Como a abordagem humanística e a IA responsável estão moldando o futuro da tecnologia e suas conexões com a essência humana.
Por Thayssa Rocha, Transformation Lead na Zup, empresa de tecnologia parte do grupo Itaú Unibanco.
Quem participa de eventos sobre Inteligência Artificial pode se surpreender com o espaço que a abordagem humanística tem conquistado na programação.
Enquanto me preparava para estar em Amsterdã, para participar da edição de 2024 do World Summit AI — o maior evento de IA do mundo — analisei detalhadamente a vasta programação proposta pelos organizadores e notei, de imediato, uma trilha totalmente dedicada à convergência entre inteligência artificial e aspectos humanos. Pessoalmente, como pesquisadora da área de IHC (Interação Humano-Computador), senti-me imediatamente atraída por assistir a todas as palestras e compreender o que está nos “trending topics” da inteligência artificial quando o foco são as pessoas.

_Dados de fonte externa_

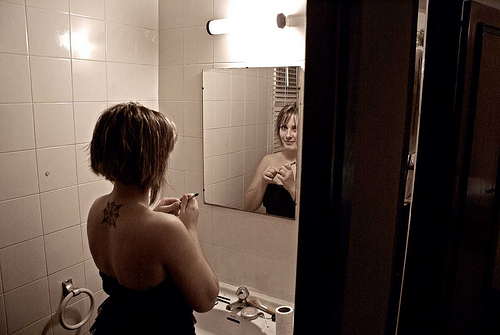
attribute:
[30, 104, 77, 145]
tile — modern, wall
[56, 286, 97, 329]
hanger — metal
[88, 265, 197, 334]
dress — black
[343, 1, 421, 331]
jamb — brown, wooden, door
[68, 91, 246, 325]
woman — young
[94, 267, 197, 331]
dress — black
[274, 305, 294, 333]
roll — pictured here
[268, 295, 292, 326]
tissue — toilet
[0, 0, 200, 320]
wall — tiled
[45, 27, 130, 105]
tiles — white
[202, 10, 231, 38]
light — on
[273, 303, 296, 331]
tissue — toilet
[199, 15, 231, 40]
light — very bright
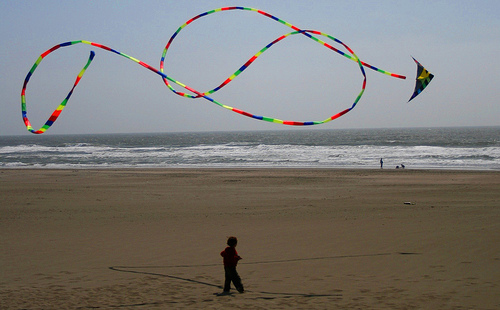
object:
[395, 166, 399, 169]
person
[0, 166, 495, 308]
beach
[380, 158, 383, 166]
person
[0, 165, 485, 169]
shore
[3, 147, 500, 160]
wave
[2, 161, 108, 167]
wave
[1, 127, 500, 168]
water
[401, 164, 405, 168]
person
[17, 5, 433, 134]
kite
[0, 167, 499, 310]
sand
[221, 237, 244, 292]
boy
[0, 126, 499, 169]
ocean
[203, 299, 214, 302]
footprints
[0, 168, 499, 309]
ground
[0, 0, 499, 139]
sky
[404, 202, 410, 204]
trash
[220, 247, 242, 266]
shirt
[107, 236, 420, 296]
shadow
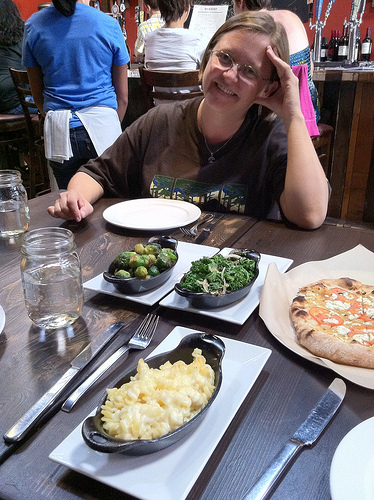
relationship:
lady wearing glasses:
[48, 12, 328, 230] [211, 51, 278, 82]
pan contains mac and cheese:
[84, 332, 226, 457] [101, 349, 215, 440]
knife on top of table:
[243, 377, 346, 499] [1, 190, 372, 500]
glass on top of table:
[21, 227, 84, 331] [1, 190, 372, 500]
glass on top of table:
[1, 169, 28, 233] [1, 190, 372, 500]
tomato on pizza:
[313, 306, 340, 324] [291, 278, 373, 369]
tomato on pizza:
[310, 288, 373, 347] [291, 278, 373, 369]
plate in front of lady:
[105, 195, 200, 229] [48, 12, 328, 230]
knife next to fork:
[5, 299, 123, 444] [63, 311, 158, 411]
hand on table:
[47, 193, 95, 224] [1, 190, 372, 500]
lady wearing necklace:
[48, 12, 328, 230] [197, 107, 236, 162]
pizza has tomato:
[291, 278, 373, 369] [313, 306, 340, 324]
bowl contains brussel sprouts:
[104, 234, 179, 292] [111, 243, 177, 279]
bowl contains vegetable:
[173, 247, 261, 304] [184, 256, 257, 296]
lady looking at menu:
[143, 1, 207, 107] [188, 5, 229, 32]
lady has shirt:
[48, 12, 328, 230] [76, 95, 332, 227]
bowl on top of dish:
[104, 234, 179, 292] [80, 238, 220, 306]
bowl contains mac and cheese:
[104, 234, 179, 292] [101, 349, 215, 440]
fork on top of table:
[63, 311, 158, 411] [1, 190, 372, 500]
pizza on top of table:
[291, 278, 373, 369] [1, 190, 372, 500]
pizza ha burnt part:
[291, 278, 373, 369] [293, 295, 314, 340]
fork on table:
[63, 311, 158, 411] [1, 190, 372, 500]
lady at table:
[48, 12, 328, 230] [1, 190, 372, 500]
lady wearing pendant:
[48, 12, 328, 230] [208, 157, 214, 164]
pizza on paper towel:
[291, 278, 373, 369] [261, 243, 373, 394]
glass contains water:
[21, 227, 84, 331] [25, 271, 85, 326]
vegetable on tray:
[184, 256, 257, 296] [161, 245, 294, 325]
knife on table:
[243, 377, 346, 499] [1, 190, 372, 500]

Já no primeiro dia, percebi que, mesmo no palco principal, o assunto girava em torno da relação entre nossa humanidade — com todas as suas características, boas e ruins — e o poder da Inteligência Artificial. Se eu pudesse resumir o evento em um termo, sob minha perspectiva, seria: Responsible AI, ou seja, IA responsável.
Vale mencionar que este tema ganhou uma trilha específica no primeiro dia do evento e, assim como as questões humanas, permeou diversas outras trilhas e workshops.
É evidente que, ao regular, proteger e manter a ética, estamos tratando de questões diretamente relacionadas ao comportamento humano. Contudo, além do uso responsável da tecnologia, muitos palestrantes abordaram aquilo que há de mais humano em nós, o que nos diferencia das máquinas e do “artificial” dessa inteligência: nossos sentimentos, emoções e nossa essência.
Um dos temas debatidos foi como a IA vem mediando nossas conexões emocionais, levantando questionamentos sobre autenticidade e a natureza das relações humanas em um mundo digital. Refletiu-se sobre o uso da IA em aplicativos de namoro, analisando como essa tecnologia molda nossas interações antes mesmo de conhecermos alguém pessoalmente. A pergunta central foi: estamos realmente nos conectando com outras pessoas ou apenas com algoritmos? Também se discutiu o potencial da IA para auxiliar no autoconhecimento, mas com alertas sobre os perigos de entregar nossas emoções e dados a essas tecnologias. Isso desafia a ideia de que a IA nos aproxima, quando, na realidade, pode nos afastar de nós mesmos.
Outro ponto relevante foi a reflexão sobre como a IA está transformando nossa identidade e propósito. Questionou-se de que forma a automação de tarefas cotidianas, como agendar reuniões ou responder mensagens, pode impactar nossa autonomia e capacidade de tomar decisões. Embora a IA possa liberar tempo para atividades mais criativas, enfatizou-se a importância de sermos intencionais quanto às mudanças que desejamos, para que não percamos de vista aquilo que realmente nos faz felizes. A conclusão foi clara: apesar dos avanços tecnológicos, a verdadeira felicidade e propósito ainda residem nas conexões humanas genuínas.
Na centralidade do uso responsável da inteligência artificial, destacou-se a necessidade de garantir que a IA seja desenvolvida e implementada de forma inclusiva. Um dos pontos levantados foi o compromisso de grandes empresas em promover acessibilidade e inclusão por meio da IA, utilizando ferramentas que garantam seu uso ético. Também foi ressaltada a importância de fomentar pesquisas de código aberto, impulsionando o avanço global da IA de maneira transparente e colaborativa.
Um painel particularmente interessante abordou os desafios de alcançar um consenso global sobre a regulação da IA. Especialistas concordaram que a regulação deve ser clara e prática, garantindo que a tecnologia seja confiável e responsável, além de incluir uma diversidade de vozes nas discussões. A autorregulação das empresas de tecnologia foi questionada; embora vista como uma oportunidade de demonstrar responsabilidade, ela deve ser acompanhada por uma compreensão científica mais profunda e interdisciplinar.
O uso responsável da IA foi apresentado como essencial para mitigar riscos e maximizar os benefícios da tecnologia para diferentes setores da sociedade. A mensagem central foi clara: a IA deve ser uma força para o bem comum, promovendo impacto positivo e equitativo.
Sem dúvida, embora se fale tanto sobre máquinas, ainda é tudo sobre pessoas.